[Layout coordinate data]

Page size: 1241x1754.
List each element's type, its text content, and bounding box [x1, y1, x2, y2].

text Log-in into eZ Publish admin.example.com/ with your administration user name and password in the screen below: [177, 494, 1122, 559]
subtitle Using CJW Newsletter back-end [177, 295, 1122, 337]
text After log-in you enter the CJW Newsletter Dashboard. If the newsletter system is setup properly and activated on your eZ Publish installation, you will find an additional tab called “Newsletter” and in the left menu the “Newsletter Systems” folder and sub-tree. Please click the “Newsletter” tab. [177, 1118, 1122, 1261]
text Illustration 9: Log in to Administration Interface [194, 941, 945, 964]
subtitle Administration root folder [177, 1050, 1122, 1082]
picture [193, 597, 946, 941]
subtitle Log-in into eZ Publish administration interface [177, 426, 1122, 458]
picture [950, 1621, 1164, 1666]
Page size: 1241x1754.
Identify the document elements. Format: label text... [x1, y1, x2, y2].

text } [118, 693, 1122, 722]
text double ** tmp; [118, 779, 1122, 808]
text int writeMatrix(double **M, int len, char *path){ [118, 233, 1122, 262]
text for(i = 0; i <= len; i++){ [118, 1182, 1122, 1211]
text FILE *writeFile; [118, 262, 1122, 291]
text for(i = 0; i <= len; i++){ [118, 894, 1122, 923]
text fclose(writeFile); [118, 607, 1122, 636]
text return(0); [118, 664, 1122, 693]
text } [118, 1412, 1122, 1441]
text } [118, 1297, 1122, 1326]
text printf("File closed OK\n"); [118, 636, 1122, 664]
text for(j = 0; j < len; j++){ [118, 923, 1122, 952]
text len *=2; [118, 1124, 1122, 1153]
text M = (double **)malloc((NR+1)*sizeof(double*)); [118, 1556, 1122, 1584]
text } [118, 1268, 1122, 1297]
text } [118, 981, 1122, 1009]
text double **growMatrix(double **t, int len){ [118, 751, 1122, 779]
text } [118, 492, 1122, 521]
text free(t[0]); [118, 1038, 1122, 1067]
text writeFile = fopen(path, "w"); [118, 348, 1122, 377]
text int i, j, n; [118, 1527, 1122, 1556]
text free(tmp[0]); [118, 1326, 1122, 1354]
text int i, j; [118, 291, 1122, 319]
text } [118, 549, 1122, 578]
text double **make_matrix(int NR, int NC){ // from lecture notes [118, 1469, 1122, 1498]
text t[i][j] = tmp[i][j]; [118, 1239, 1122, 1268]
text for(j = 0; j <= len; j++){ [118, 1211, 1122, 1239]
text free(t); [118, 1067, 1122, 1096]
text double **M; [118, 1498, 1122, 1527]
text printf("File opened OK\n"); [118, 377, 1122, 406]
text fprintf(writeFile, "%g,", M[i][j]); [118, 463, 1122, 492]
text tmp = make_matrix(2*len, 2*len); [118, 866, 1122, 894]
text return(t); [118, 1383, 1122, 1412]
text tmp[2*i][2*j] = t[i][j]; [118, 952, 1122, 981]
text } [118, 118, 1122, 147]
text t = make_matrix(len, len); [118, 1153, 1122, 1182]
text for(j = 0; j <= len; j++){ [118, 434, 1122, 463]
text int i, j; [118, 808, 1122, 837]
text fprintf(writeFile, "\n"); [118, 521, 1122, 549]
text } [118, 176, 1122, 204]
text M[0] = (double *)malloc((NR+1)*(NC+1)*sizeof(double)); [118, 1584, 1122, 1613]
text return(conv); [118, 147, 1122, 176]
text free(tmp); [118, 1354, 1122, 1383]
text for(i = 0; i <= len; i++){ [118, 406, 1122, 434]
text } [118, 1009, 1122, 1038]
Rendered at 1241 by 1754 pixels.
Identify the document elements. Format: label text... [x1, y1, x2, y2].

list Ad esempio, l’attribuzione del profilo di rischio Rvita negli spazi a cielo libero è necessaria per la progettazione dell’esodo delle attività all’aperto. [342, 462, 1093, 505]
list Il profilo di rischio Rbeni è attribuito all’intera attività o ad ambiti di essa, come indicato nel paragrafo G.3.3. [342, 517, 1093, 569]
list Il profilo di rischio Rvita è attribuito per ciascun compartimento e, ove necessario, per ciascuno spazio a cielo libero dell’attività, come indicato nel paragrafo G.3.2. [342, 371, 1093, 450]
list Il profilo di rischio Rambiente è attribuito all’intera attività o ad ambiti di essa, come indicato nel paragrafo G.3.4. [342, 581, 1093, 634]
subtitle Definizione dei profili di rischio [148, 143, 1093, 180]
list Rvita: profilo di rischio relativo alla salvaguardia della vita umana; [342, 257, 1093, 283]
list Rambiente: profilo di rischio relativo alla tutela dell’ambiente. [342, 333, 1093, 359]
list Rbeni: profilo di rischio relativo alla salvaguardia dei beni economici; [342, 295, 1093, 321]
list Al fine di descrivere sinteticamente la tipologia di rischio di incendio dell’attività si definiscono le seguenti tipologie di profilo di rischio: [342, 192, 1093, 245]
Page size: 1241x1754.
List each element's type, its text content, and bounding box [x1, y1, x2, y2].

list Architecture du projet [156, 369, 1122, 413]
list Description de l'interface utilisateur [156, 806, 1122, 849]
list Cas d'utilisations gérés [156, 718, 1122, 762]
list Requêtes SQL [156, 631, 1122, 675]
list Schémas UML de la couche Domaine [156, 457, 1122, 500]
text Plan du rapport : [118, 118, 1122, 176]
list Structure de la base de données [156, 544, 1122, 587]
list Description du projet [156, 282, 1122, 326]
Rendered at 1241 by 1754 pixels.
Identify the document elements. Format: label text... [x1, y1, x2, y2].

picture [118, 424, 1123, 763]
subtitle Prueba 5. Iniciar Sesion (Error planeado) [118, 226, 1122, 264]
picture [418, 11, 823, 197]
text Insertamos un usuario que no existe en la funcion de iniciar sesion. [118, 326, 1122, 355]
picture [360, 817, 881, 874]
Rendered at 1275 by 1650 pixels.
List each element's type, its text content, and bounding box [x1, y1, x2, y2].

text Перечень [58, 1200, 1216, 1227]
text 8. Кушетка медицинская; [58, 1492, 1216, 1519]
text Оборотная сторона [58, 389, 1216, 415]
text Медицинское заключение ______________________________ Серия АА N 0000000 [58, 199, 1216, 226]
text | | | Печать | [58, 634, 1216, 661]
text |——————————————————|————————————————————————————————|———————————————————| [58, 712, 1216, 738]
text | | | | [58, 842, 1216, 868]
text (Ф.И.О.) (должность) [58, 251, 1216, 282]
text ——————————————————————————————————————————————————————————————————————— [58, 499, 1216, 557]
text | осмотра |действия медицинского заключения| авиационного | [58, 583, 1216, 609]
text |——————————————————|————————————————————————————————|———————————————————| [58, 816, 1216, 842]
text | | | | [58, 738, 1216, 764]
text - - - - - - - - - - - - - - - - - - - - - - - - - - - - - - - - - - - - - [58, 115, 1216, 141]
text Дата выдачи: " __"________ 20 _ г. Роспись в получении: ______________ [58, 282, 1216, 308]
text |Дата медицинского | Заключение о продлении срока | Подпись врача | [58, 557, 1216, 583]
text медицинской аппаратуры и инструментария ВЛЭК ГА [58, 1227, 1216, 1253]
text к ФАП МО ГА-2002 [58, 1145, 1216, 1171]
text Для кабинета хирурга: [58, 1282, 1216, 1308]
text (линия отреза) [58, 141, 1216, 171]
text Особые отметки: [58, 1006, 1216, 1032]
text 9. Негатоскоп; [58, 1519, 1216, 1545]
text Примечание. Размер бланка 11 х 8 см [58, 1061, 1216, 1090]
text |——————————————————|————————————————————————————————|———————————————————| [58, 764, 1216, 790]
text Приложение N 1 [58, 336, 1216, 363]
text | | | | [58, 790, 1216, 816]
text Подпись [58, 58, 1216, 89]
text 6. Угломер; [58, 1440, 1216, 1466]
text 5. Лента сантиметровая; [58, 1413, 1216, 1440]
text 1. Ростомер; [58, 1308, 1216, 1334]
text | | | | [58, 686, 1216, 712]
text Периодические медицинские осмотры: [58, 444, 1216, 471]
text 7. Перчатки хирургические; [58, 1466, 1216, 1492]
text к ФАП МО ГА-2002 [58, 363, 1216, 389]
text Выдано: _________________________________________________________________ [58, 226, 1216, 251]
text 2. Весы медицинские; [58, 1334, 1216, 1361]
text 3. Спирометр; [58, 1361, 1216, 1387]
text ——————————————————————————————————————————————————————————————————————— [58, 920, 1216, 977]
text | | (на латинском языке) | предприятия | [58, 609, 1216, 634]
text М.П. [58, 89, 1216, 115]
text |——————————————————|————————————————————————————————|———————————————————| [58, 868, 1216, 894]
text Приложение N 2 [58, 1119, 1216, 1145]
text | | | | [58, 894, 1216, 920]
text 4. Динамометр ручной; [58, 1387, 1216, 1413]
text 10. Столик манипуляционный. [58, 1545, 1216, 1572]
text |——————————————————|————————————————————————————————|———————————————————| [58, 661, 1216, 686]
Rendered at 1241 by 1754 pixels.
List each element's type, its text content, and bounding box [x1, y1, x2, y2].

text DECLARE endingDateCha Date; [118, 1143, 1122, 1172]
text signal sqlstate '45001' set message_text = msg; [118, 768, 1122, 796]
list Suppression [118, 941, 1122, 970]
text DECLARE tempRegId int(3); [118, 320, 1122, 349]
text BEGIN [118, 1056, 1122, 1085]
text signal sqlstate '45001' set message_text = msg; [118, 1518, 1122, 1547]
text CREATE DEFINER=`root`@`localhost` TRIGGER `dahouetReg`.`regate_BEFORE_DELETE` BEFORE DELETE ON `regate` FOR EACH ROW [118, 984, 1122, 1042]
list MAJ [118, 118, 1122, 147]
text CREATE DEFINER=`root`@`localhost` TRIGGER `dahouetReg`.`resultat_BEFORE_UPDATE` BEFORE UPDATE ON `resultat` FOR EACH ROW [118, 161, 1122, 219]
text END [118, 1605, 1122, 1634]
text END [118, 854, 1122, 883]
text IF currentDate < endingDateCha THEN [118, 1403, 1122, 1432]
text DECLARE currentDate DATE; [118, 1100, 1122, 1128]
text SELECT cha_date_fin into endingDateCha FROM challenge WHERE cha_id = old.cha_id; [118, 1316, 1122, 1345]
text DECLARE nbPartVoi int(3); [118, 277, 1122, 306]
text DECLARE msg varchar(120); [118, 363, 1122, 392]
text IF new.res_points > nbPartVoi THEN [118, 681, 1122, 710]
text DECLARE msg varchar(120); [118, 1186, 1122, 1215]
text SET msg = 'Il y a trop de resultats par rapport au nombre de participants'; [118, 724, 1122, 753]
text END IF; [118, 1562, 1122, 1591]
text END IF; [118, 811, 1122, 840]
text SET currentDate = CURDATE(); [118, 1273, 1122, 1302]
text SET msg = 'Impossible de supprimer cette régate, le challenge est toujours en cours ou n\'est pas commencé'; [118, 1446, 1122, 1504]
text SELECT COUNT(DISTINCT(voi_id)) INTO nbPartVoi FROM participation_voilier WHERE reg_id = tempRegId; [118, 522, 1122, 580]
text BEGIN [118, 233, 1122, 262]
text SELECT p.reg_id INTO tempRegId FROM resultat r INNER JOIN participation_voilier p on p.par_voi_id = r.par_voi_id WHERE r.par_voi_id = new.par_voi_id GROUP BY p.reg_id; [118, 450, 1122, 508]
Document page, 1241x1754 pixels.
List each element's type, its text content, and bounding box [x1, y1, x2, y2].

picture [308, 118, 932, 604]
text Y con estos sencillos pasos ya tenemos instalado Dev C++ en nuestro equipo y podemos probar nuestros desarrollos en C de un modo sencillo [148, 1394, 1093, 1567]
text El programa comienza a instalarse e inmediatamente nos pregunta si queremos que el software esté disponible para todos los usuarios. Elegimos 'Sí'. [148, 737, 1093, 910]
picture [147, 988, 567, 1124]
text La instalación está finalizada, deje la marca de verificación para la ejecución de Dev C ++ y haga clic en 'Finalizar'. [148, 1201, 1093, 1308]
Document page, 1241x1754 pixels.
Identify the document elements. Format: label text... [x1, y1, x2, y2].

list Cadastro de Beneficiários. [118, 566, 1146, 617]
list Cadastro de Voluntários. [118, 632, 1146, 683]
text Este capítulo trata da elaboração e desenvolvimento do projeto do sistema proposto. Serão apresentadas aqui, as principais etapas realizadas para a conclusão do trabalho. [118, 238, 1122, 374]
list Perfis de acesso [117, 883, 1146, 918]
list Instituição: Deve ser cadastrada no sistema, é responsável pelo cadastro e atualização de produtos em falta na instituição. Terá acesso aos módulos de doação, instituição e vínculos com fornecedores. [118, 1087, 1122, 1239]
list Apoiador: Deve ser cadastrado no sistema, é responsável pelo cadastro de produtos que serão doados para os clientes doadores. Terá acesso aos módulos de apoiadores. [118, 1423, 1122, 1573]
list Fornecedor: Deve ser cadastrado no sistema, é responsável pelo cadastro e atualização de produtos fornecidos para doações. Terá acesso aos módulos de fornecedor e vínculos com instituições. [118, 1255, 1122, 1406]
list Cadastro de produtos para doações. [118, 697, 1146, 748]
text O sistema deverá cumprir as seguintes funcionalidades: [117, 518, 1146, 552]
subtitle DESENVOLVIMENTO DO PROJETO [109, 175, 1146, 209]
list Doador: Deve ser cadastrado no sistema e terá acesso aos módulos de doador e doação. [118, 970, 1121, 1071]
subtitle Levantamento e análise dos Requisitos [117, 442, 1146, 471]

### GIVEN REQUEST
Copy out the rows above word for word, starting at the line that contains "text DECLARE endingDateCha" and ending at the line that contains "text SET msg = 'Impossible".

### THE REPLY
text DECLARE endingDateCha Date; [118, 1143, 1122, 1172]
text signal sqlstate '45001' set message_text = msg; [118, 768, 1122, 796]
list Suppression [118, 941, 1122, 970]
text DECLARE tempRegId int(3); [118, 320, 1122, 349]
text BEGIN [118, 1056, 1122, 1085]
text signal sqlstate '45001' set message_text = msg; [118, 1518, 1122, 1547]
text CREATE DEFINER=`root`@`localhost` TRIGGER `dahouetReg`.`regate_BEFORE_DELETE` BEFORE DELETE ON `regate` FOR EACH ROW [118, 984, 1122, 1042]
list MAJ [118, 118, 1122, 147]
text CREATE DEFINER=`root`@`localhost` TRIGGER `dahouetReg`.`resultat_BEFORE_UPDATE` BEFORE UPDATE ON `resultat` FOR EACH ROW [118, 161, 1122, 219]
text END [118, 1605, 1122, 1634]
text END [118, 854, 1122, 883]
text IF currentDate < endingDateCha THEN [118, 1403, 1122, 1432]
text DECLARE currentDate DATE; [118, 1100, 1122, 1128]
text SELECT cha_date_fin into endingDateCha FROM challenge WHERE cha_id = old.cha_id; [118, 1316, 1122, 1345]
text DECLARE nbPartVoi int(3); [118, 277, 1122, 306]
text DECLARE msg varchar(120); [118, 363, 1122, 392]
text IF new.res_points > nbPartVoi THEN [118, 681, 1122, 710]
text DECLARE msg varchar(120); [118, 1186, 1122, 1215]
text SET msg = 'Il y a trop de resultats par rapport au nombre de participants'; [118, 724, 1122, 753]
text END IF; [118, 1562, 1122, 1591]
text END IF; [118, 811, 1122, 840]
text SET currentDate = CURDATE(); [118, 1273, 1122, 1302]
text SET msg = 'Impossible de supprimer cette régate, le challenge est toujours en cours ou n\'est pas commencé'; [118, 1446, 1122, 1504]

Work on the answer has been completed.